Traditional Culture Encyclopedia - Hotel accommodation - I kill chickens, ducks and geese in Enping City. Now I want to make a hotel. They can do it every day. The price of killing geese is 3 yuan per piece, and the price of killing chickens is 2 yuan per p

I kill chickens, ducks and geese in Enping City. Now I want to make a hotel. They can do it every day. The price of killing geese is 3 yuan per piece, and the price of killing chickens is 2 yuan per p

I kill chickens, ducks and geese in Enping City. Now I want to make a hotel. They can do it every day. The price of killing geese is 3 yuan per piece, and the price of killing chickens is 2 yuan per piece.

The chicken saves the man

A sergeant from a local town in Quzhou went to the countryside to supervise money and grain. There was a farmer who was too poor to prepare meals for his servants. I plan to kill the hens that are hatching eggs for cooking. The officer was in a daze and saw a man in yellow clothes under the mulberry tree. He begged him for his life and said, "It's not a pity that I'm dead; it's a pity that my children haven't been born yet." The officer was surprised but not surprised. I couldn't bear to take a closer look, and I saw a hen hatching eggs in the house.
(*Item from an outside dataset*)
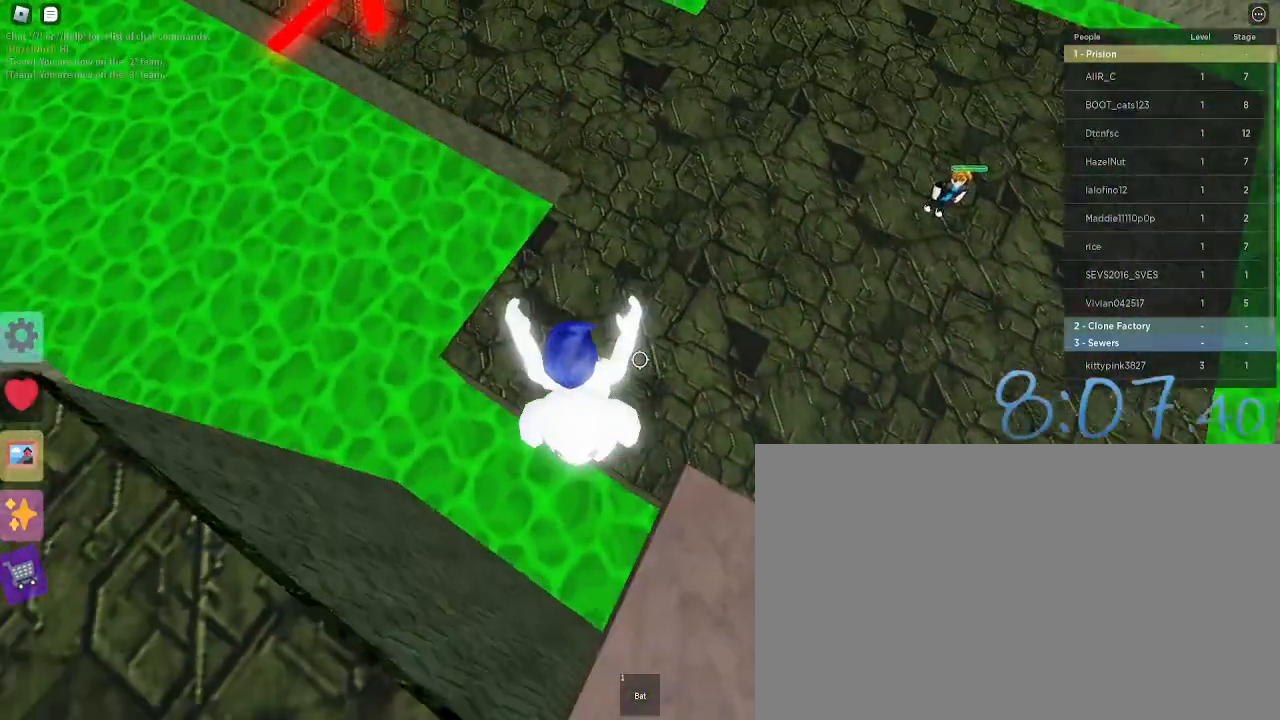
{"keys": ["w"], "mouse": [], "events": []}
The people from that family wanted to come over to catch chickens, but the guards stopped them.

After a while, the guard came to the house again. The hen led a group of chicks and jumped up to the guard to express his happiness and gratitude. The guard left his house and walked to the house. A few hundred steps away, a tiger came. At this time, a chicken suddenly flew over and pounced on the tiger's eyes. The tiger could not open its eyes, so that the officer could avoid being injured by the tiger. From then on, no one in this village ate chicken.

Stop killing and avoid violent death

A man named Kong in Jiashan went to a relative's house, and the relative invited him to eat. When a chicken was about to be killed for him to eat, the man named Kong tried his best to dissuade him. His relatives refused to listen, so he hurriedly said, "I have sworn not to kill and release animals, and I will never eat chickens." Then he stopped.

That night, he stayed at a relative's house. The family was pounding rice during the day and hanging a big stone pestle on the rotten roof beam at night. He is sleeping down there. As the night progressed, he suddenly saw in his dream a chicken coming to peck his head, and then came back again. I've been driving like this several times and it hasn't stopped yet. He couldn't stand the chicken's interference. So he lit a fire to drive away the chickens. As soon as he left the bed, the big stone pestle fell down and landed on the pillow where his head was. He then understood that chickens come to repay kindness, and often used this incident to advise people not to kill.